Prompt
Rewrite the stretch of entries below from the line containing "common name: Foxglove-tree" through the end of the entries, with "family" replaced by "taxonomic family" and everything else unchanged. Leave the pictures out of your output.
** begin Record excerpts **
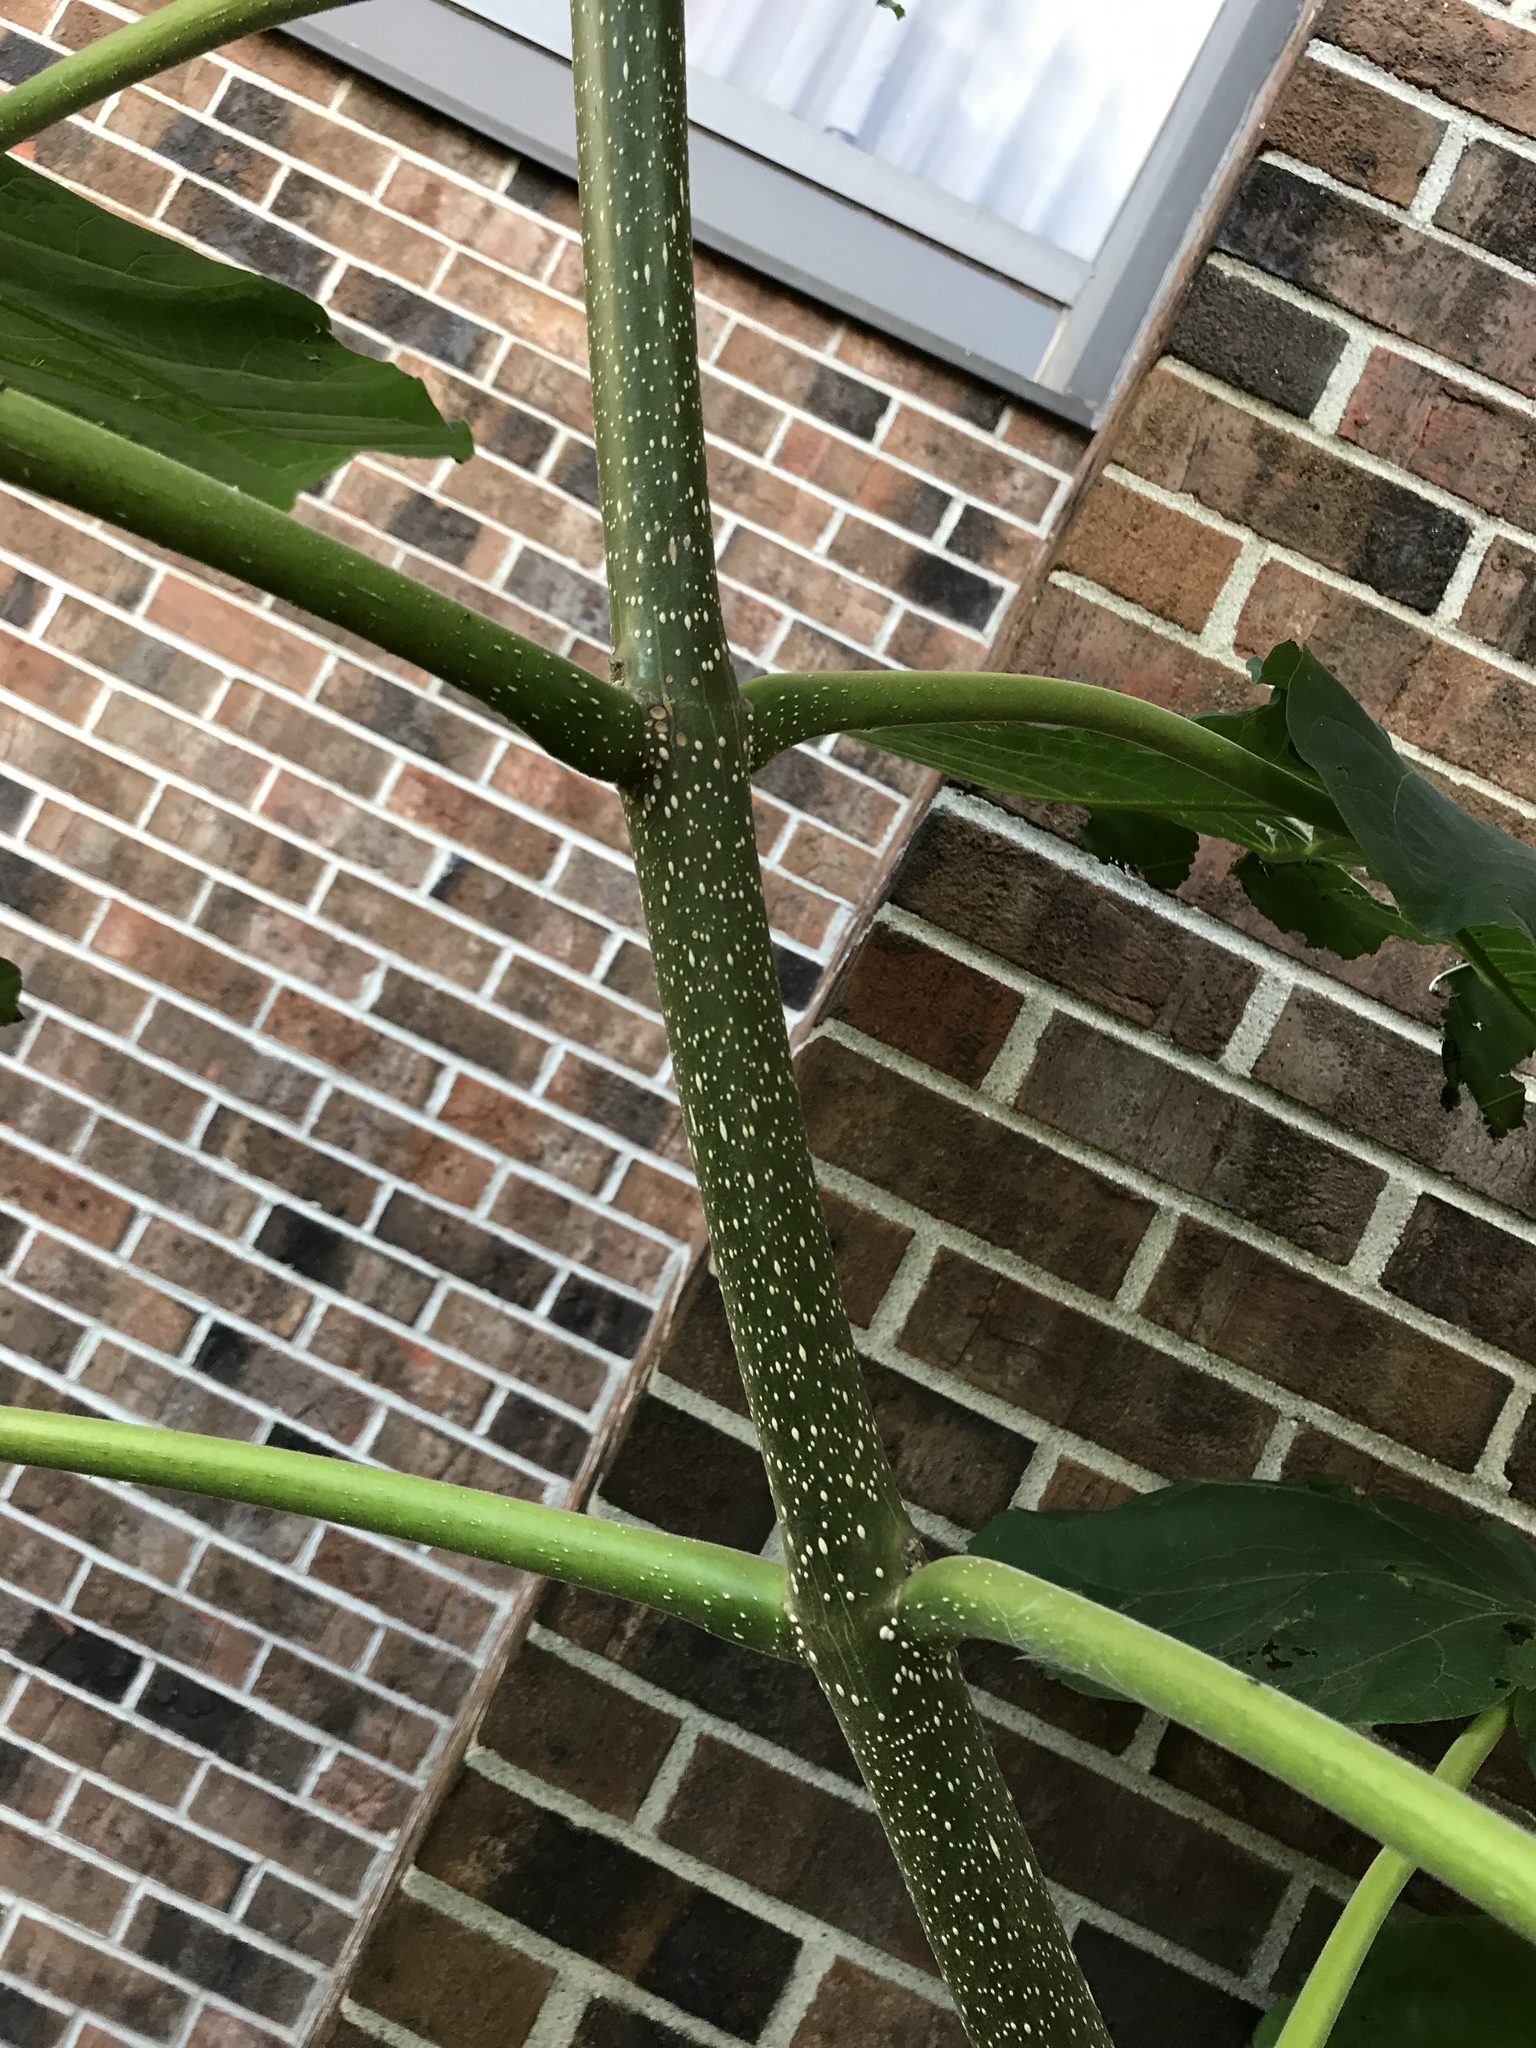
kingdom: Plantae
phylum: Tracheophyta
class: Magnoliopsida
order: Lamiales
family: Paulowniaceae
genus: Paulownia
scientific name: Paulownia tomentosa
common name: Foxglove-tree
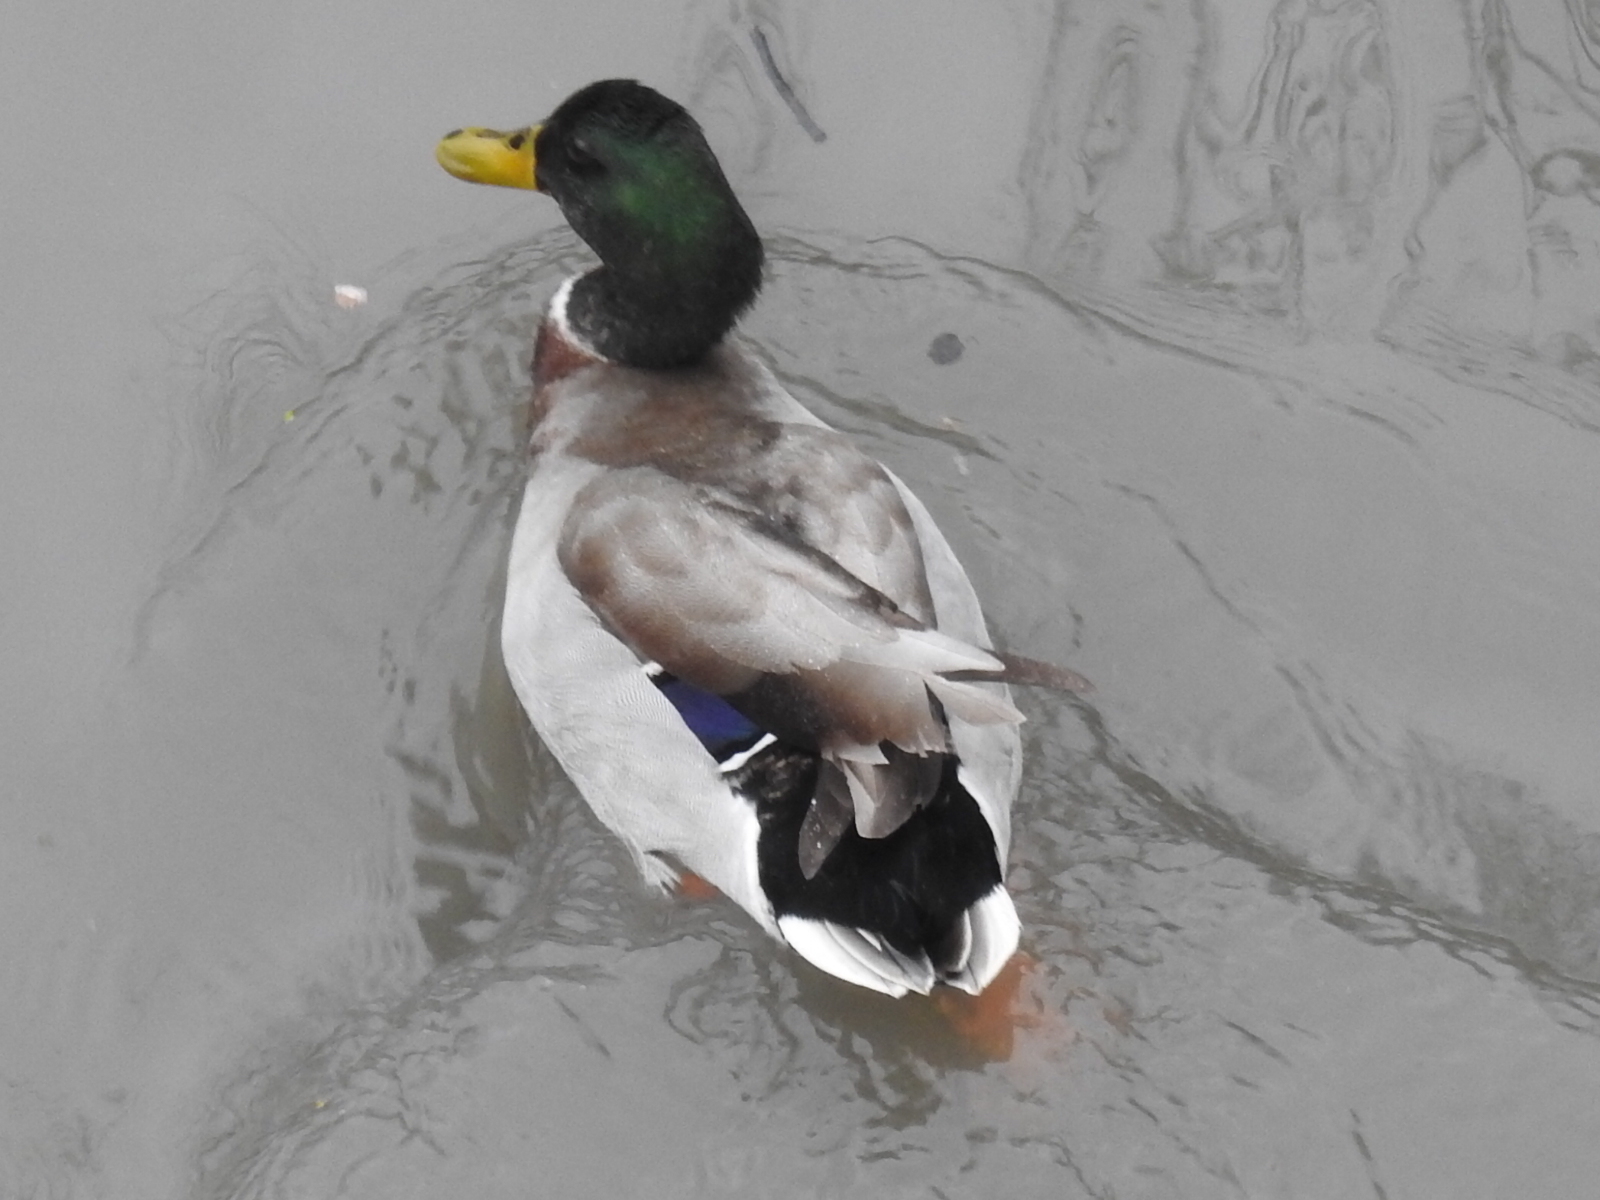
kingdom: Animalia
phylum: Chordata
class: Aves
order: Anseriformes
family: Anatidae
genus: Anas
** end Record excerpts **
Reply
common name: Foxglove-tree
kingdom: Animalia
phylum: Chordata
class: Aves
order: Anseriformes
taxonomic family: Anatidae
genus: Anas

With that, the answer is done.